QCovid® case study: Lessons in commanding public confidence in models

Methods expert, Jo Mulligan gives an insight into the lessons learned from using the QCovid® risk calculator in commanding public confidence in models

I re-joined OSR around 15 months ago in a newly created regulator role as a methods ‘expert’ (I struggle with the use of the word ‘expert’ as how could anyone be an expert in all statistical methods? – answers on a postcard please). Anyway, with my methods hat on, myself and several colleagues have been testing the lessons that came out of our review of the statistical models designed to award grades in 2020. That review looked at the approach taken to developing statistical models to award grades in the absence of exams that were cancelled because of the pandemic. Through this work, OSR established key factors that impacted on public confidence and identified these lessons to be useful for those developing models and algorithms in the future.

Applying our lessons learnt to QCovid®

We wanted to see if the lessons learnt from our review of the grading models in 2020 could be applied in a different context, to a different sort of algorithm, and test whether the framework stood up to scrutiny. We chose another model to carry out the testing, the QCovid® risk calculator, also developed in response to the pandemic.

In 2020, the Chief Medical Officer of England commissioned the development of a predictive risk model for COVID-19. A collaborative approach was taken, involving members from the Department of Health and Social Care (DHSC), NHS Digital, NHS England, the Office for National Statistics, Public Health England, University of Oxford plus researchers from other UK Universities, NERVTAG, Oxford University Innovations, and the Winton Centre for Risk and Evidence Communication. It was a UK wide approach agreed and including academics from Wales, Scotland and Northern Ireland. 

The original QCovid® model that we reviewed calculates an individual’s combined risk of catching COVID-19 and dying from it, allowing for the inclusion of various risk factors. The QCovid® risk prediction model calculates both the absolute risk and the relative risk of catching and dying from COVID-19. The QCovid® model also calculates the risk of catching COVID-19 and being hospitalised but these results were not used in the Population Risk Assessment.

What is an absolute risk?: This is the risk to an individual based on what happened to other people with the same risk factors who caught COVID-19 and died as a result.

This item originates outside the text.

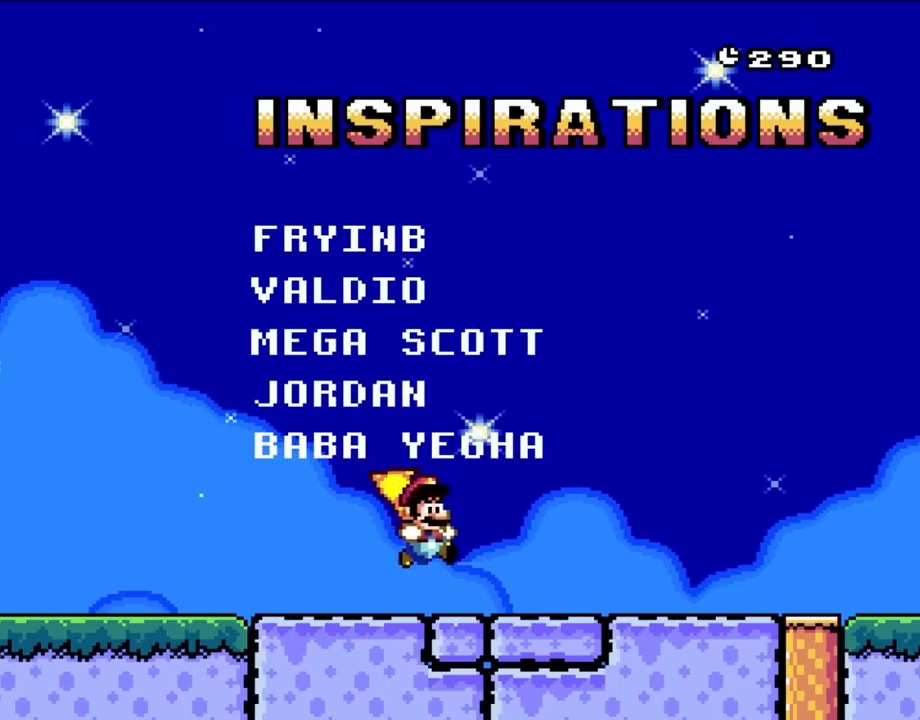
{"buttons": ["Y", "DPAD_LEFT"], "events": [[333, "DPAD_RIGHT", "up"], [433, "DPAD_LEFT", "down"]]}
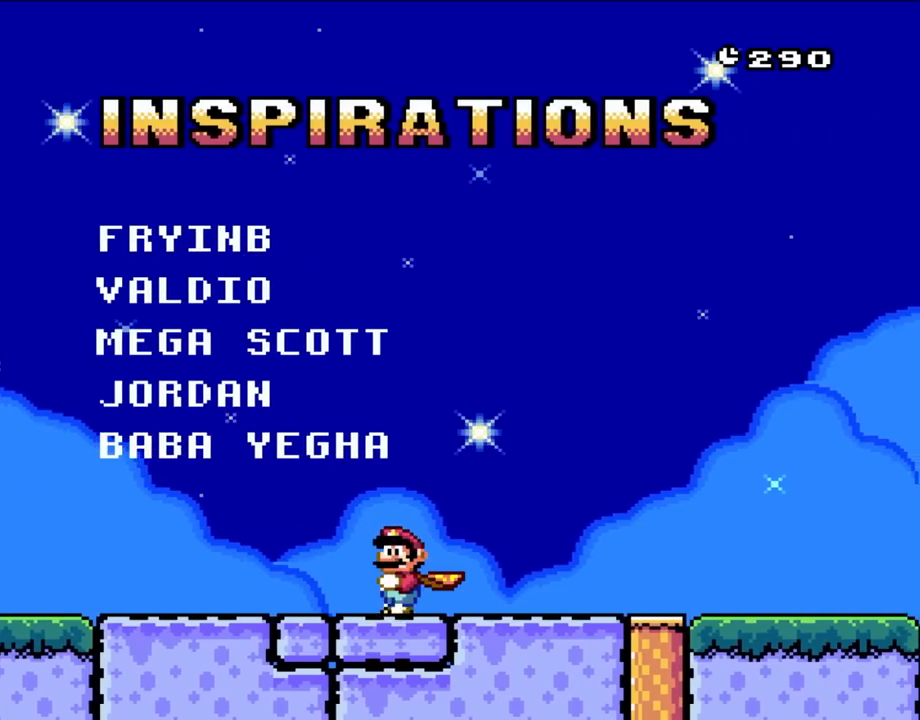
{"buttons": ["Y", "DPAD_RIGHT"], "events": [[50, "DPAD_LEFT", "up"], [167, "DPAD_RIGHT", "down"]]}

What is a relative risk?: This is the risk of COVID-19 to an individual compared to someone of the same age and sex but without the other risk factors.

The academic team, led by the University of Oxford, developed the model using the health records of over eight million people. It identified certain factors, such as age, sex, BMI, ethnicity and existing medical conditions, that affected the risk of being hospitalised or dying from COVID-19. The team then tested the model to check its performance using the anonymised patient data of over two million other people. Having identified these risk factors, NHS Digital applied the model to medical records of NHS patients in England and those identified as being at an increased risk of dying from COVID-19 were added to the Shielded Patient List (SPL).

This approach was ground-breaking as there was no precedent for applying a model to patient records to identify individuals at risk on such a scale. Before the development of QCovid®, the SPL had been based on a nationally defined set of clinical conditions and local clinician additions. People added to the SPL through application of the QCovid® model were prioritised for vaccination and sent a detailed letter by DHSC advising them that they may want to shield.

The QCovid® model was peer-reviewed and externally validated by trusted, statistical bodies such as the ONS and the results and the QCovid® model code were published. 

What we found from reviewing QCovid®

In testing the lessons from the review of the grading models in 2020, we found that some lessons were not as relevant for QCovid®. For example, the lesson about the need for being clear and transparent on how individuals could appeal any decisions that the algorithm might have automatically made was less relevant in this review. This is because, although individuals were added to the SPL through the model, shielding was advisory only, and individuals (or GPs on their behalf) could remove themselves from the list. Finding lessons that were less relevant in a different context is to be expected as every algorithm or model will differ in its development, application, and outcomes.

As part of this review, we did identify one additional lesson. This concerned how often the underlying data should be refreshed to remain valid in the context of the algorithm’s use and appropriateness, especially if the algorithm is used at different points in time. This was not relevant for the review of grading models as they were only intended to be used once. However, in a different situation, such as the pandemic, where new information is being discovered all the time, this was an important lesson.

What do we plan next?

We found that the framework developed for the review of grading models proved to be a useful tool in helping to judge whether the QCovid® model was likely to command public confidence. It provided assurance about the use of the model and stood up well under scrutiny. Additionally, working on this review has helped us to understand more about QCovid® itself and the work behind it. QCovid® provides a great example that models and algorithms can command public confidence when the principles of Trustworthiness, Quality and Value (TQV) are considered and applied. In terms of how we will use these findings going forward, we have updated our algorithm review framework and this example will feed into the wider OSR work on Guidance for Models as it continues to be developed this year. 

I really hope this work will be useful when we come across other algorithms that have been used to produce statistics and also that when we incorporate it into our Guidance for Models that others will benefit more directly too. So, this concludes my first blog in my Methods role at OSR, and in fact, my first blog ever!